I suspect if you removed Sarbanes-Oxley the effect would be marginal: The primary reason to avoid going public is to be able to operate independently of the pressure from public investors and the media.


Honestly, I'm surprised Google and Apple haven't started massive stock buyback programs with the cash they're throwing up so they're no longer beholden to shareholders.


Going for 7 years doesn't prove it's not a bubble, especially when many of the externalities people have suggested are causing a bubble have not changed (low interest rates, for instance).


It's more like 10 years if you include Facebook - that's an entire business cycle, or about the same duration as the 1990-2000 internet boom. But in siding with Andreessen and others, I think this one has further to run.

But I am pessimistic about the hardware unicorns (fitbit, skullcandy, jawbone) as opposed to the app/website ones, so It's not like I am emphatically bullish about everything. http://greyenlightenment.com/billion-dollar-startup-club-pic...


Its not a business cycle, really. The fed last week said the stock market will crash if they put interest rates much above zero. That is the definition of a bubble. A bubble is a mis-pricing of risk based on non-market force (irrational or otherwise) that will revert to equilibrium when given the chance.


Is your argument that we aren't in a bubble really "it hasn't popped yet"?


Look at companies like Uber, Whats-app, Dropbox, Snapchat, Instagram...these aren't flashes in the pan, but are ecosystems harnessing hundreds of millions of people. These companies are creating entire infrastructures and industries. Facebook, Twitter and Instagram pretty created the entire mobile advertising market.
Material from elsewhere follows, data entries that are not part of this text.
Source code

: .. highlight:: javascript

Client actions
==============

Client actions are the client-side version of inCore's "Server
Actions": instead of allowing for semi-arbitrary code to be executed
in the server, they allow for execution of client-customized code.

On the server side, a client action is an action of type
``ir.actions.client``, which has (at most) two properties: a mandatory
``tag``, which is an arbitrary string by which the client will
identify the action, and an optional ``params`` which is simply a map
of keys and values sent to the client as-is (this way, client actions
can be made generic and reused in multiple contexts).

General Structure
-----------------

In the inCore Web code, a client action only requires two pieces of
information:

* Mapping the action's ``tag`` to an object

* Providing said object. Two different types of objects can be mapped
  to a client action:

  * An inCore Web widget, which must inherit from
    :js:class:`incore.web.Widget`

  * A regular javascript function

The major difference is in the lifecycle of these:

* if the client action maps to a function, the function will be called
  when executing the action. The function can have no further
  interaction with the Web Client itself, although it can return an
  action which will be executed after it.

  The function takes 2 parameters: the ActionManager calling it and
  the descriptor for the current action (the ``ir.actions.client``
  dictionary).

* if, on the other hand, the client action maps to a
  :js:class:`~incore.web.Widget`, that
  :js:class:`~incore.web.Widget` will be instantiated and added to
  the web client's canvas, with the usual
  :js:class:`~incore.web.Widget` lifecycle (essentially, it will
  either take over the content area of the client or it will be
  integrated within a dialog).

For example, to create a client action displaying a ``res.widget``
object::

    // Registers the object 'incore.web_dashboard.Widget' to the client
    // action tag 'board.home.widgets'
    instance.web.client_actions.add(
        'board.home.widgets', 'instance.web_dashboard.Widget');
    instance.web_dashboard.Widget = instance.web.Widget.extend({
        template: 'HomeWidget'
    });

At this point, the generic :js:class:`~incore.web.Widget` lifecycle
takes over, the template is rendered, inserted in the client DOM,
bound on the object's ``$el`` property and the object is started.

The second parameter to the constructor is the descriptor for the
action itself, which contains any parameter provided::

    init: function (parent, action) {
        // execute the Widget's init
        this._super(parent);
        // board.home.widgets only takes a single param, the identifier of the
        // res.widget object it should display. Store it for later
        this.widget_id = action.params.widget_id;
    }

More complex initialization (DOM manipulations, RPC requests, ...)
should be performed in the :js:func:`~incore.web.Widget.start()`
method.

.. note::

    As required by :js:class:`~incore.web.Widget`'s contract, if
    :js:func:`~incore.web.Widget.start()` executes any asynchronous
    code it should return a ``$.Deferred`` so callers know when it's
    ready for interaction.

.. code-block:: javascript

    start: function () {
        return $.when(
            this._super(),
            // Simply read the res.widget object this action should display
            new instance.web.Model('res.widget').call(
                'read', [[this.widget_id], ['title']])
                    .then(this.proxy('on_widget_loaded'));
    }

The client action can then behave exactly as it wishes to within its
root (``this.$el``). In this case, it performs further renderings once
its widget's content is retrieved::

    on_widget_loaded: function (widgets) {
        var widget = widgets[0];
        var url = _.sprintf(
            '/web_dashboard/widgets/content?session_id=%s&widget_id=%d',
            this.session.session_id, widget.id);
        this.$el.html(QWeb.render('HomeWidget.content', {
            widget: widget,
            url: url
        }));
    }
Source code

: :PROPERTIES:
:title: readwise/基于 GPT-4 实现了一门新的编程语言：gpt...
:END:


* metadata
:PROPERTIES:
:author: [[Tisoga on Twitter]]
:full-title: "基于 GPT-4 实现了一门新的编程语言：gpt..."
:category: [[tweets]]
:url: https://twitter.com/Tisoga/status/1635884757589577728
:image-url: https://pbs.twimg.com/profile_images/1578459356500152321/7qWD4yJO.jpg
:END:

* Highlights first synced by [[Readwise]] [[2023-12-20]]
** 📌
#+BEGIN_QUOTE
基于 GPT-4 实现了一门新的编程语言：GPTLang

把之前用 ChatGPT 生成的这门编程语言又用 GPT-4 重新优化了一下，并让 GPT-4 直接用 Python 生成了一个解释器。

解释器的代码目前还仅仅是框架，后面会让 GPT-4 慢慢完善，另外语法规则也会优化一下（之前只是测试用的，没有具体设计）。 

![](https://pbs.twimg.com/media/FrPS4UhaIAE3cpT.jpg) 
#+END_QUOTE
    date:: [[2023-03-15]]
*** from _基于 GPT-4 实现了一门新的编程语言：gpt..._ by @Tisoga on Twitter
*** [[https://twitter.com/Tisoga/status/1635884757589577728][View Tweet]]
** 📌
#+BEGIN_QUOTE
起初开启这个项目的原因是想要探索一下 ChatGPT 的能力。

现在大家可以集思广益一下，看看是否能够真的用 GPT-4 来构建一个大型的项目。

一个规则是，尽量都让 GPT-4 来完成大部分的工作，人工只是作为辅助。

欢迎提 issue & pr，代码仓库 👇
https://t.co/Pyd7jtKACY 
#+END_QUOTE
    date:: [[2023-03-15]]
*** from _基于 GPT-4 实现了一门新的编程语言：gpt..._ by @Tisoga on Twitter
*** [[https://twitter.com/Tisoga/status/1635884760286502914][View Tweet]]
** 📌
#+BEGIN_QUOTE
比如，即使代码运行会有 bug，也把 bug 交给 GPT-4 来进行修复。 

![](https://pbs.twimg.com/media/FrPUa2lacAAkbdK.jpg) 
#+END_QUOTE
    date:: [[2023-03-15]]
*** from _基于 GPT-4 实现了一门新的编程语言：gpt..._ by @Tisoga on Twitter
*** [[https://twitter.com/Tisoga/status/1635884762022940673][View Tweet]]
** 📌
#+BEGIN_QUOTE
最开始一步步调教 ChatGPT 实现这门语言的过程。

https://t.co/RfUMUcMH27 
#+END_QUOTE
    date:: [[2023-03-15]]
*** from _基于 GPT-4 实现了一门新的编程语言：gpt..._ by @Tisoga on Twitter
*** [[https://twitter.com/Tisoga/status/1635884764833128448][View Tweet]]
Uber is revolutionizing transportation.


Not long ago did MSN, Y! Chat, AIM boast multi-million people network. I wonder what makes WhatsApp, and Instagram different? One product businesses are also one trick ponies. WhatsApp has real ubiquity about them... (Replacing SMS), but then, I'm not so sure about Instagram and Twitter. Sure the celebs pull in a lot of users, but if the past is any indicator, social networks can come down in a heap...


The question isn't whether the companies create value, it's whether the value matches the valuation.


Why not? It's the same one that's trotted out every time.


It's why I switched to a PM role. I miss programming every day, but I hate the thought of doing another stupid technical interview.


Not all companies require them if you have decent experience. My friend interviewed with several companies and flat out told them "I don't do code tests anymore, my experience should speak for itself." Obviously your milage will vary but he ended up in a good position at a large well known company.

Edit: Also if you have a connection into the company that can vouch for you, that will work as well. The best coding test that can be administered is "yeah I've worked with this guy before and he's a good developer."


As I often say, interviews based on the final year algorithms and datastructures exam are just a way to sneak ageism under the HR radar.


What final year algorithms and data structures exam are you referring to?


Questions like pruning a red-black tree or manipulating a linked list on a whiteboard.


Actually I was more curious about the final year exam itself. Is this required in some schools? I have never heard of such a thing in colleges in the US.


No algorithms and datastructures in CS??